Bugün herkes korona denen hastalığı kontrol altına almanın, aşısını geliştirmenin, ilacını bulmanın derdinde. Elbette bulunacaktır ama sonraki salgının daha bulaşıcı olmadığını kim bilebilir? G7, G20 ya da başka organizasyonların bu salgınların yaşanmaması için toplanmaları için daha ne olması gerekiyor ki? 7,5 milyar insan iken bunları düşünmezsek 15 milyar olduğumuzda düşünmenin bir faydası olamayacak.
Medyanın Korona ile İmtihanı ve Fikri Takip!

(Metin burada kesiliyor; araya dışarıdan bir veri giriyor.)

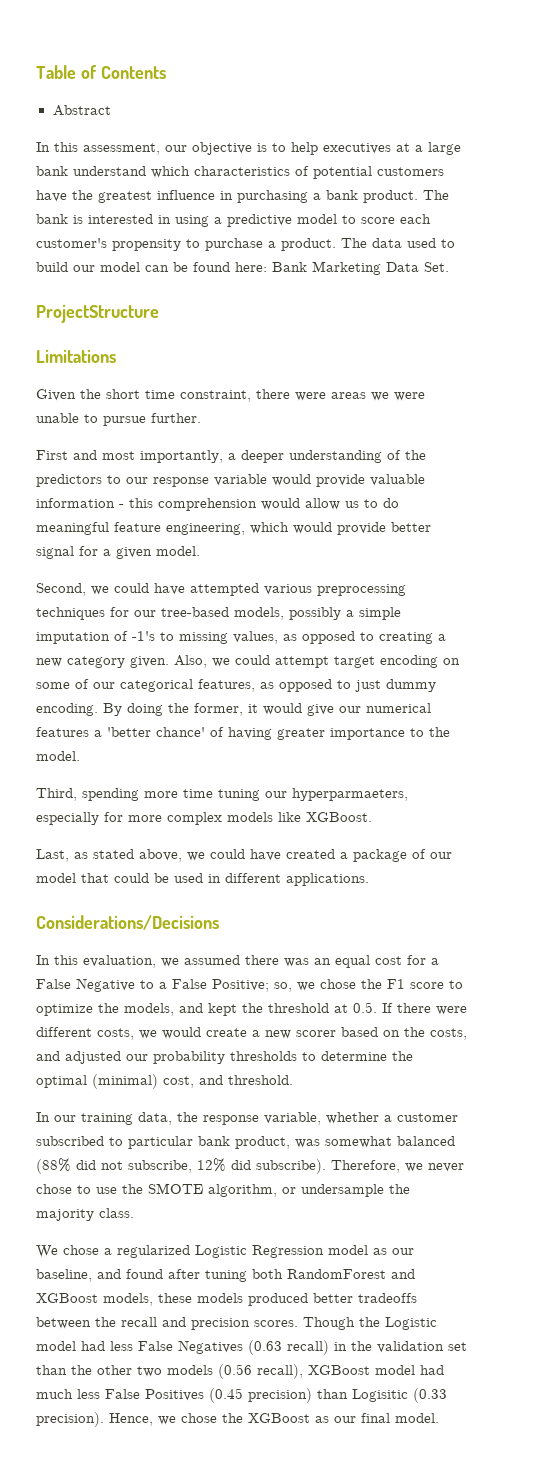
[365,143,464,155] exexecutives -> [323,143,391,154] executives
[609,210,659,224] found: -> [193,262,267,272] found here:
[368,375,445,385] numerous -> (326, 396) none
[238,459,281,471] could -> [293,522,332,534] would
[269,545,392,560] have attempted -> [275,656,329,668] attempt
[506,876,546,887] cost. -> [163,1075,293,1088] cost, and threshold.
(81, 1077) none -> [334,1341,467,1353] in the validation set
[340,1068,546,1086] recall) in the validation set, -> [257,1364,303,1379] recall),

Bir vatandaş olarak TV dışındaki içerik sağlayıcılarından bilgi edinerek bilgi ihtiyacımı sağlamaya çalışıyorum. Çok uzun zamandır TV izlemiyorum çünkü bu okuduklarım gerçek mi diye TV izledim. Gözlemlerim şöyle; şimdi önce önünde Prof. Dr. Unvanı olan bir büyüğümüz çıktı canlı yayına dedi ki; efendim bu salgın Mayıs ayında kesin bitecek! Niye çünkü elimizde kanıt var bu virüs 26 derecenin üzerinde ultra viyole ışınları tarafından yok ediliyor. Daha mürekkebi kurumadan yalanladılar, yalanlayanlar da yalanlanan da Profesör. Sonra bu sefer halk dili ile konuşan bir Doç. Dr. Çıkardılar ekrana o da dedi ki pet suya şu kadar tuz döküp burnunuza çekin. Niye; efendim çünkü klor virüsü öldürüyormuş. Onu da başka bir Profesör yalanladı yapmayın zararlı dedi üstelik. Sonra başka bir ekran severlerin aşina olduğu hekimimiz çıktı ve aynı tavsiyesini tekrarladı; paça çorbası için bol sarımsak koymayı da ihmal etmeyin. Onu kimse yalanlamadı sanırım pek kale alınmıyor meslektaşları tarafından. Biri çıkıyor ekrana oranızı buranızı sirke ile ovun diyor ertesi gün ülkede şarap yapmak için yetiştirilen üzümleri sirke yapıyorlar çünkü marketlerde sirke yok. Oysa ben salataya koymak için yarım litre alacaktım. Olsun yine de yok, sonra bir korona uzmanı çıkıyor ekrana diyor ki virüs bu sirke bir şey yapmaz. Yani ben olsam birisi tuzlu su açıklamasını yalanladı mı hemen bir dakika der ötekini de bağlarım yayına. Sen böyle dediydin bak bu hocamız seni yalanlıyor ne diyeceksin diye sorarım. Halk olarak eve hapis olduk, biri öyle diyor ötekisi böyle diyor, bizim apartmanın adını Kemal Kükrer yapacaklar yakında. Özetle özellikle böyle doğal afet, salgın durumlarında fikri takip önemli.